Chenaol grinned and poured out two cups of arak. She offered one to Ochobu, who ignored it. The cook gave a "Suit yourself" shrug and drank from her own cup, setting the other within reach. "Just as easily as we keep our secrets with tradesmen and messengers coming in and out all day, old woman," she told the mage. "It's far easier to do in a house like this than it was up in our mountain aerie. You let us worry about Nuritin and her servants. She's good to have on our side—connected to every family of the luarin nobility, and to one in three families among the raka nobles."

"It would draw attention we cannot afford to keep her out, and it would not be easy to arrange," added Ulasim. "Topabaw would think we had something to hide."

"Speaking of hiding . . ." Aly began. Everyone looked at her. "I admire the way you've concealed the magics on this house. I noticed them, but fortunately, the Sight is the rarest aspect of the Gift. You did beautiful work here."

Chenaol looked Aly over. "Since when do you know what's magic and what isn't, mistress?"

Nawat offered Aly a nut. She took it and looked at Ochobu. "You never told them?"

Ulasim snorted. "You spent a winter cooped up with my mother and didn't see it?" he wanted to know. "She never tells anyone anything. She makes clams and oysters look slack-jawed. What is it?"

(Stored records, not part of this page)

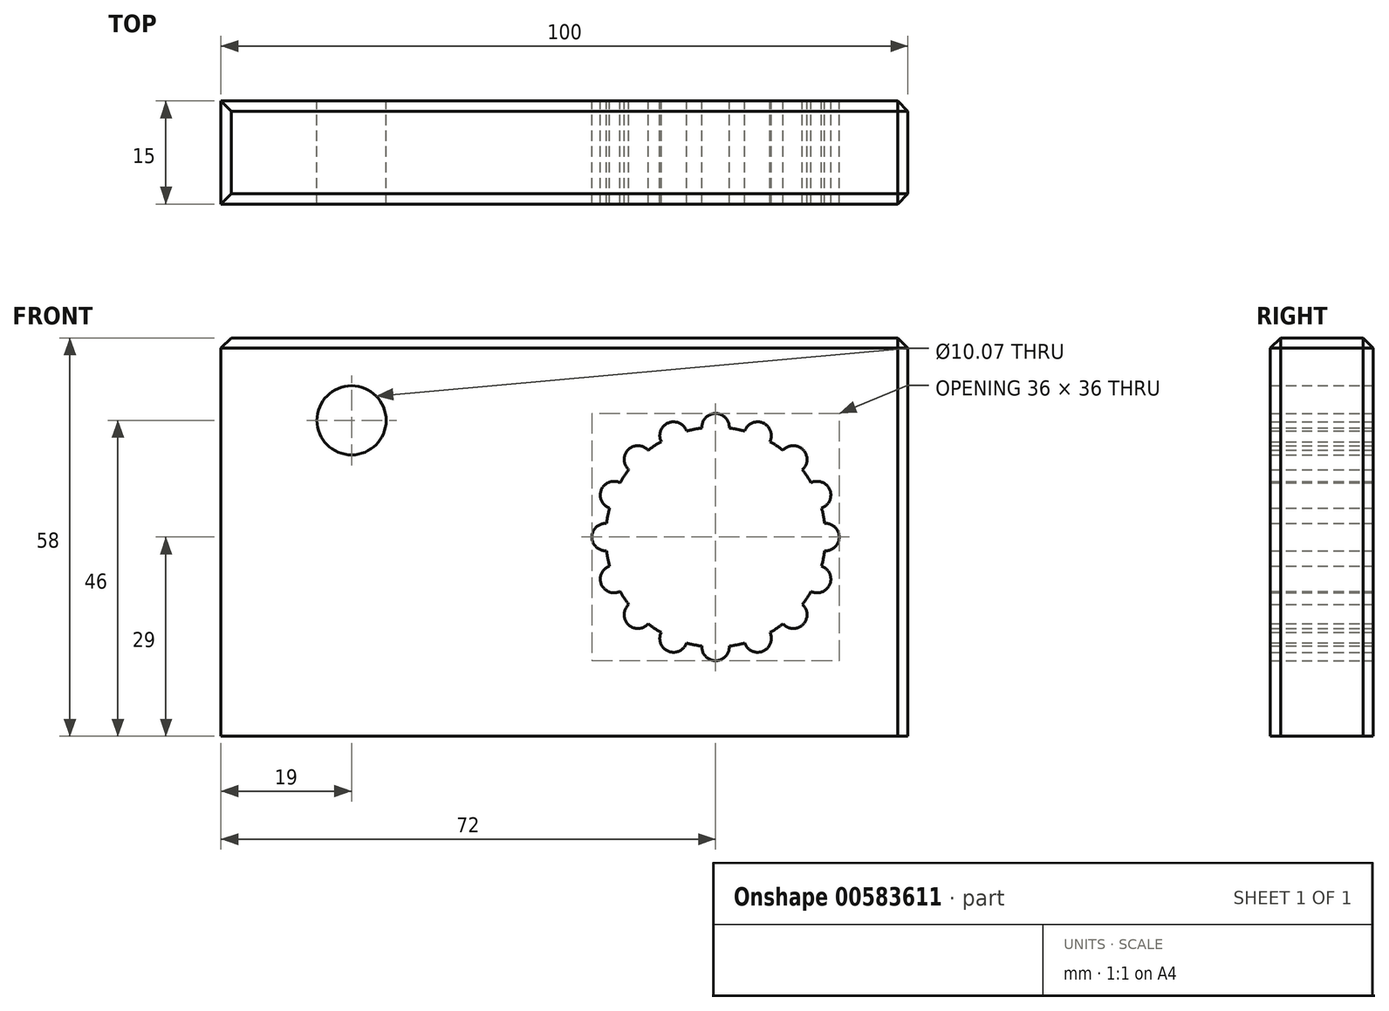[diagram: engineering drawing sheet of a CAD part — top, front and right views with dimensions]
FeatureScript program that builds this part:
annotation { "Feature Type Name" : "Feature", "Feature Type Description" : "" }
export const myFeature = defineFeature(function(context is Context, id is Id, definition is map)
    precondition{}
    {
        {
            var Q0;
            Q0=qCreatedBy(makeId("Front.planeOp"),FACE);
            var sketch = newSketch(context, id + "F0", { "sketchPlane" : qUnion([Q0])});
            skLineSegment(sketch, "E0.bottom", {"start": v(50, -29) * mm, "end": v(-50, -29) * mm});
            skLineSegment(sketch, "E0.top", {"start": v(50, 29) * mm, "end": v(-50, 29) * mm});
            skLineSegment(sketch, "E0.left", {"start": v(50, -29) * mm, "end": v(50, 29) * mm});
            skLineSegment(sketch, "E0.right", {"start": v(-50, -29) * mm, "end": v(-50, 29) * mm});
            skPoint(sketch, "E0.middle", {"position": v(0, 0) * mm});
            skCircle(sketch, "E1", {"center": v(-31, 17) * mm, "radius": 5.03 * mm});
            skArc(sketch, "E2", {"start": v(9.36, 9.81) * mm, "mid": v(8.7, 8.89) * mm, "end": v(8.1, 7.92) * mm});
            skArc(sketch, "E3", {"start": v(6.13, 2) * mm, "mid": v(4, 0) * mm, "end": v(6.13, -2) * mm});
            skArc(sketch, "E4", {"start": v(37.88, -2) * mm, "mid": v(40, 0) * mm, "end": v(37.88, 2) * mm});
            skArc(sketch, "E5", {"start": v(20, -15.88) * mm, "mid": v(22, -18) * mm, "end": v(24, -15.88) * mm});
            skArc(sketch, "E6", {"start": v(24, 15.88) * mm, "mid": v(22, 18) * mm, "end": v(20, 15.88) * mm});
            skArc(sketch, "E7", {"start": v(29.92, 13.9) * mm, "mid": v(28.89, 16.63) * mm, "end": v(26.23, 15.43) * mm});
            skArc(sketch, "E8", {"start": v(34.64, 9.81) * mm, "mid": v(34.73, 12.73) * mm, "end": v(31.81, 12.64) * mm});
            skArc(sketch, "E9", {"start": v(37.43, 4.23) * mm, "mid": v(38.63, 6.89) * mm, "end": v(35.9, 7.92) * mm});
            skArc(sketch, "E10", {"start": v(35.9, -7.92) * mm, "mid": v(38.63, -6.89) * mm, "end": v(37.43, -4.23) * mm});
            skArc(sketch, "E11", {"start": v(31.81, -12.64) * mm, "mid": v(34.73, -12.73) * mm, "end": v(34.64, -9.81) * mm});
            skArc(sketch, "E12", {"start": v(26.23, -15.43) * mm, "mid": v(28.89, -16.63) * mm, "end": v(29.92, -13.9) * mm});
            skArc(sketch, "E13", {"start": v(14.08, -13.9) * mm, "mid": v(15.11, -16.63) * mm, "end": v(17.77, -15.43) * mm});
            skArc(sketch, "E14", {"start": v(9.36, -9.81) * mm, "mid": v(9.27, -12.73) * mm, "end": v(12.19, -12.64) * mm});
            skArc(sketch, "E15", {"start": v(6.57, -4.23) * mm, "mid": v(5.37, -6.89) * mm, "end": v(8.1, -7.92) * mm});
            skArc(sketch, "E16", {"start": v(8.1, 7.92) * mm, "mid": v(5.37, 6.89) * mm, "end": v(6.57, 4.23) * mm});
            skArc(sketch, "E17", {"start": v(12.19, 12.64) * mm, "mid": v(9.27, 12.73) * mm, "end": v(9.36, 9.81) * mm});
            skArc(sketch, "E18", {"start": v(17.77, 15.43) * mm, "mid": v(15.11, 16.63) * mm, "end": v(14.08, 13.9) * mm});
            skArc(sketch, "E19.trimOffspring", {"start": v(6.57, 4.23) * mm, "mid": v(6.3, 3.12) * mm, "end": v(6.13, 2) * mm});
            skArc(sketch, "E20.trimOffspring", {"start": v(6.13, -2) * mm, "mid": v(6.3, -3.12) * mm, "end": v(6.57, -4.23) * mm});
            skArc(sketch, "E21.trimOffspring", {"start": v(8.1, -7.92) * mm, "mid": v(8.7, -8.89) * mm, "end": v(9.36, -9.81) * mm});
            skArc(sketch, "E22.trimOffspring", {"start": v(12.19, -12.64) * mm, "mid": v(13.11, -13.3) * mm, "end": v(14.08, -13.9) * mm});
            skArc(sketch, "E23.trimOffspring", {"start": v(17.77, -15.43) * mm, "mid": v(18.88, -15.7) * mm, "end": v(20, -15.88) * mm});
            skArc(sketch, "E24.trimOffspring", {"start": v(24, -15.88) * mm, "mid": v(25.12, -15.7) * mm, "end": v(26.23, -15.43) * mm});
            skArc(sketch, "E25.trimOffspring", {"start": v(29.92, -13.9) * mm, "mid": v(30.89, -13.3) * mm, "end": v(31.81, -12.64) * mm});
            skArc(sketch, "E26.trimOffspring", {"start": v(34.64, -9.81) * mm, "mid": v(35.3, -8.89) * mm, "end": v(35.9, -7.92) * mm});
            skArc(sketch, "E27.trimOffspring", {"start": v(37.43, -4.23) * mm, "mid": v(37.7, -3.12) * mm, "end": v(37.88, -2) * mm});
            skArc(sketch, "E28.trimOffspring", {"start": v(37.88, 2) * mm, "mid": v(37.7, 3.12) * mm, "end": v(37.43, 4.23) * mm});
            skArc(sketch, "E29.trimOffspring", {"start": v(31.81, 12.64) * mm, "mid": v(30.89, 13.3) * mm, "end": v(29.92, 13.9) * mm});
            skArc(sketch, "E30.trimOffspring", {"start": v(26.23, 15.43) * mm, "mid": v(25.12, 15.7) * mm, "end": v(24, 15.88) * mm});
            skArc(sketch, "E31.trimOffspring", {"start": v(20, 15.88) * mm, "mid": v(18.88, 15.7) * mm, "end": v(17.77, 15.43) * mm});
            skArc(sketch, "E32.trimOffspring", {"start": v(14.08, 13.9) * mm, "mid": v(13.11, 13.3) * mm, "end": v(12.19, 12.64) * mm});
            skArc(sketch, "E33.trimOffspring", {"start": v(35.9, 7.92) * mm, "mid": v(35.3, 8.89) * mm, "end": v(34.64, 9.81) * mm});
            skSolve(sketch);
        }
        {
            var Q0;
            Q0=makeQuery(id+"F0.imprint","IMPRINT",FACE,{"disambiguationData":[TD([[makeQuery(id+"F0.imprint","IMPRINT",EDGE,{"derivedFrom":sQuery(id+"F0.wireOp",EDGE,"E0.bottom")}),-1.0]])]});
            extrude(context, id + "F1", {"entities" : qUnion([Q0]), "depth" : 15 * mm, "offsetDistance" : 25.4 * mm, "symmetric" : true});
        }
        {
            var Q0;
            Q0=makeQuery(id+"F1.opExtrude","SWEPT_EDGE",EDGE,{"disambiguationData":[OSD([sQuery(id+"F0.wireOp",EDGE,"E0.top"),sQuery(id+"F0.wireOp",EDGE,"E0.left")])]});
            var Q1;
            Q1=makeQuery(id+"F1.opExtrude","CAP_EDGE",EDGE,{"disambiguationData":[OSD([sQuery(id+"F0.wireOp",EDGE,"E0.top")])],"isStart":true});
            var Q2;
            Q2=makeQuery(id+"F1.opExtrude","CAP_EDGE",EDGE,{"disambiguationData":[OSD([sQuery(id+"F0.wireOp",EDGE,"E0.top")])],"isStart":false});
            var Q3;
            Q3=makeQuery(id+"F1.opExtrude","CAP_EDGE",EDGE,{"disambiguationData":[OSD([sQuery(id+"F0.wireOp",EDGE,"E0.left")])],"isStart":false});
            var Q4;
            Q4=makeQuery(id+"F1.opExtrude","CAP_EDGE",EDGE,{"disambiguationData":[OSD([sQuery(id+"F0.wireOp",EDGE,"E0.left")])],"isStart":true});
            var Q5;
            Q5=makeQuery(id+"F1.opExtrude","SWEPT_EDGE",EDGE,{"disambiguationData":[OSD([sQuery(id+"F0.wireOp",EDGE,"E0.top"),sQuery(id+"F0.wireOp",EDGE,"E0.right")])]});
            chamfer(context, id + "F2", {"entities" : qUnion([Q0, Q1, Q2, Q3, Q4, Q5]), "width" : 1.5 * mm, "tangentPropagation" : true});
        }
    });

The old woman grumbled under her breath and tugged her jacket around her shoulders.

Aly popped the nut into her mouth and chewed it thoroughly. "I have the Sight," she told them. "I can see magic, or death, or sickness, or godhood. I can see poisons in food. If I concentrate a little differently, I can see distant things clearly, and tiny things in complete detail."

"So those liars signs you told us to look for were not real?" Fesgao asked. "The looking aside, the blinking?"

"Oh, no!" Aly reassured him. "A blink, a fidget, a change in body position, those are all perfectly good measures of a lie told by an amateur." She smiled wickedly. "I just have a little something extra." She looked at Ochobu. "I spent the whole winter thinking you'd told and they didn't care."

"I don’tcare," Ochobu snapped. "It is foolish to rely on magic, any magic, including the Sight. The Rittevons have that much right, at least—they know too many people use magic as a crutch, and they are wary of it."

"So says the mage," grumbled Ulasim.

"And who would know the truth of that, if not a mage?" demanded his mother.